でも部屋を出るとき、暫くそばを離れるときは必ず仲直りする。
「あなたのことが大好きだ。」
「一緒になれてよかった」
「ありがとう」
「幸せだ」
喧嘩や皮肉で別れたまま、そのまま一生会えないようなことがあれば、きっと苦しくてたまらない。
うまく歩けなくなったダンナが、トイレの付き添いがまてずによく転んで頭を打つので、私も病院に泊まりこめるようにしていただいた。
ダンナの付き添いと、ダンナの実家の義父さんのための買い物や食事のしたくと、生活のためのバイトと…
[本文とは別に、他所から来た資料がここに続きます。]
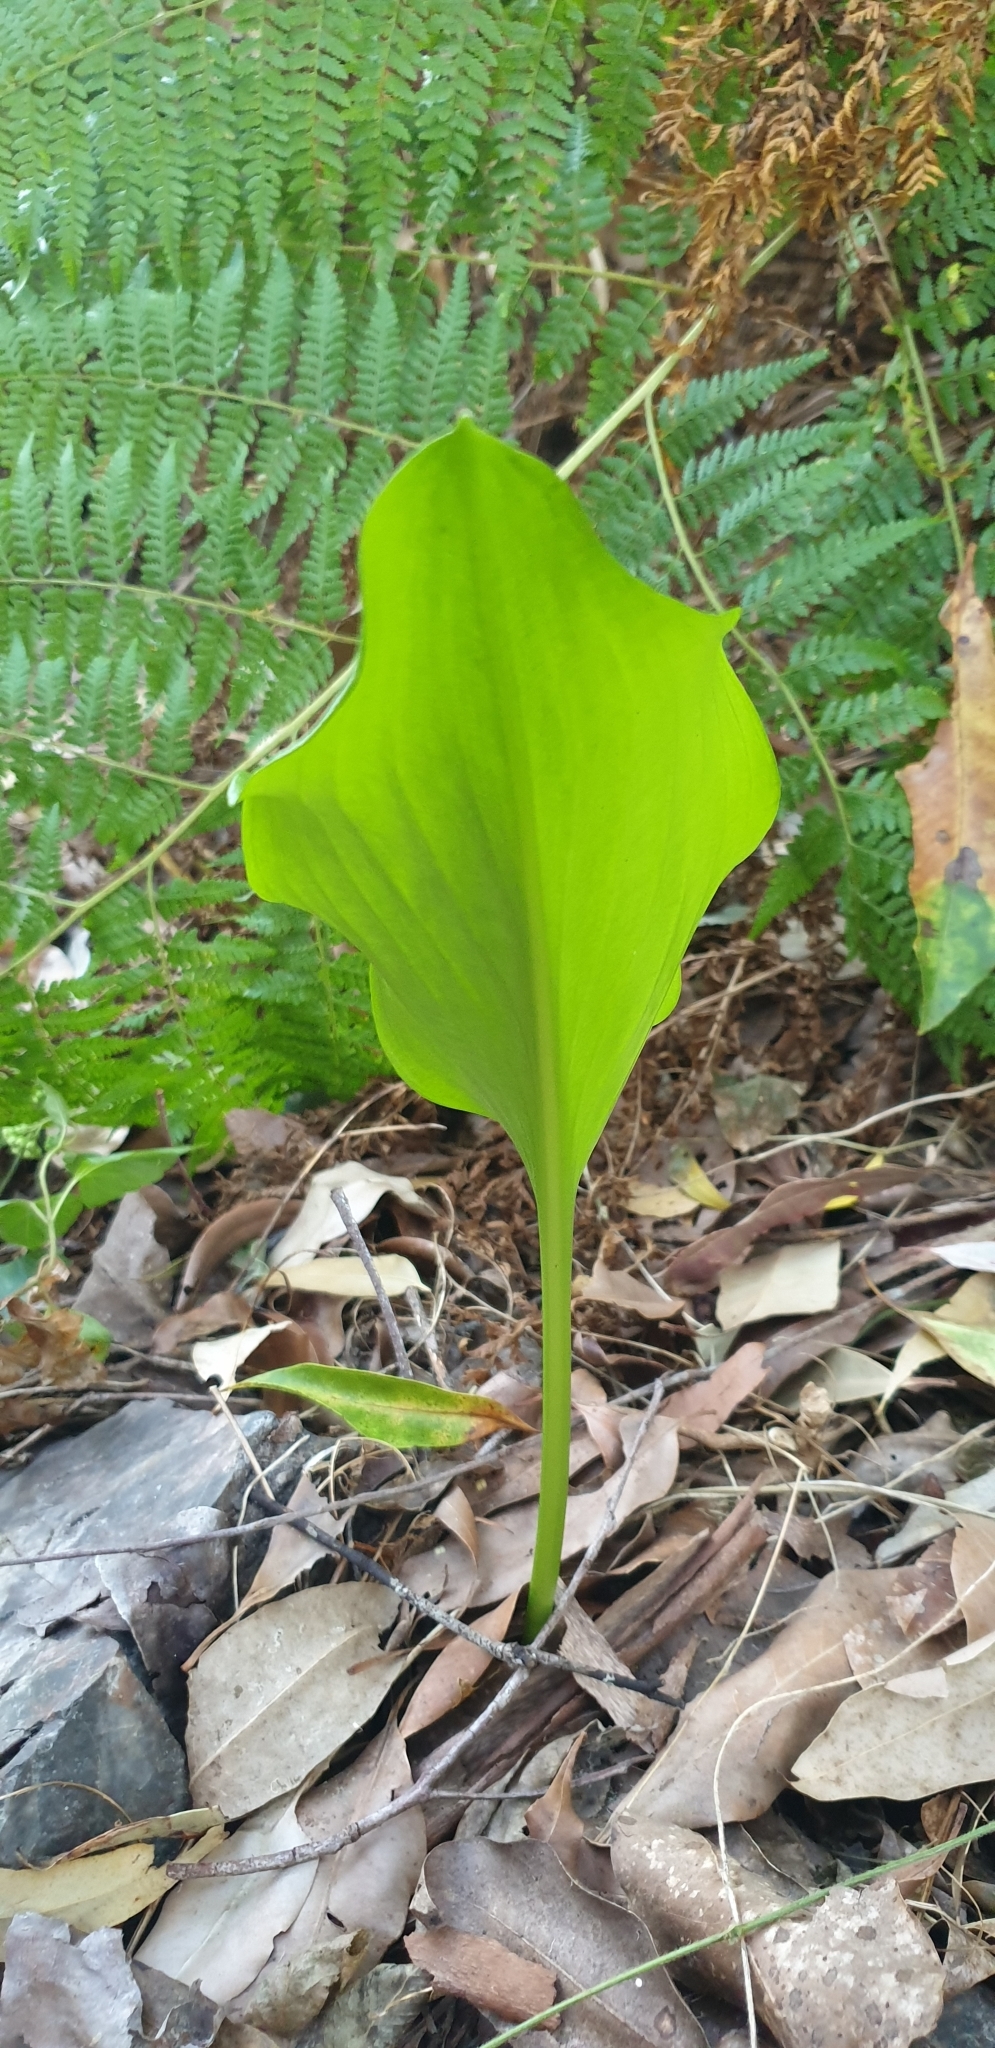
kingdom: Plantae
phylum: Tracheophyta
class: Liliopsida
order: Asparagales
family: Amaryllidaceae
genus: Proiphys
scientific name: Proiphys cunninghamii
寝る時間が少なく、精神的にも肉体的にもいちばんきついときだったかも。
でも泣くわけにはいかない。
私はいつも笑っていなくちゃ。一緒にいられるだけで幸せなんだから。
何かのときに私が「スッポンを食べたことがない」と言ったら、「今度一緒に食べよう」と言った。
スッポンってスーパーなんかで売ってるの見たことないし、痛み止めの麻薬の点滴がずっと入ってるから、電源から離れて出かけるのは難しくなっていた。
近くにない。お店の予約を調べたり、ネットでの取り寄せを調べている間に、チャーミー社長はものが呑み込めなくなってきた。
そのうちお茶を飲みこむのも上手くいかなくて、器官の方に入ってむせると私ではうまく治してあげることができない。
苦しそうな姿を見ているのはつらい。
でも目を離しちゃいけない。
チャーミー社長はお酒が好きだった。
病気になってからはガマンしていた。
ホスピスでは、飲んでもいいと言われたが、熱をだしたり、傷があったりと、「明日楽になったら少し飲もうか」と言ってるうちにとうとう飲めなくなった。
気持ちの底にずっと忘れられない思いがある。
近いうちでいいや、とか、明日…ではなく、大切なことは「今」しておかなくては!
なるべく沢山笑って、なるべく幸せな気分でいられますように。
少しでも笑顔を増やせますように。
うまくまとまらないけど、伝えたかったことの一端をここに書いておく。
自分の気持ちを自分の言葉で、面白おかしく伝えることができるようになるまで、もう少し時間をくださいね。
わいん頑張ります!
呼んでいただいてありがとうございました。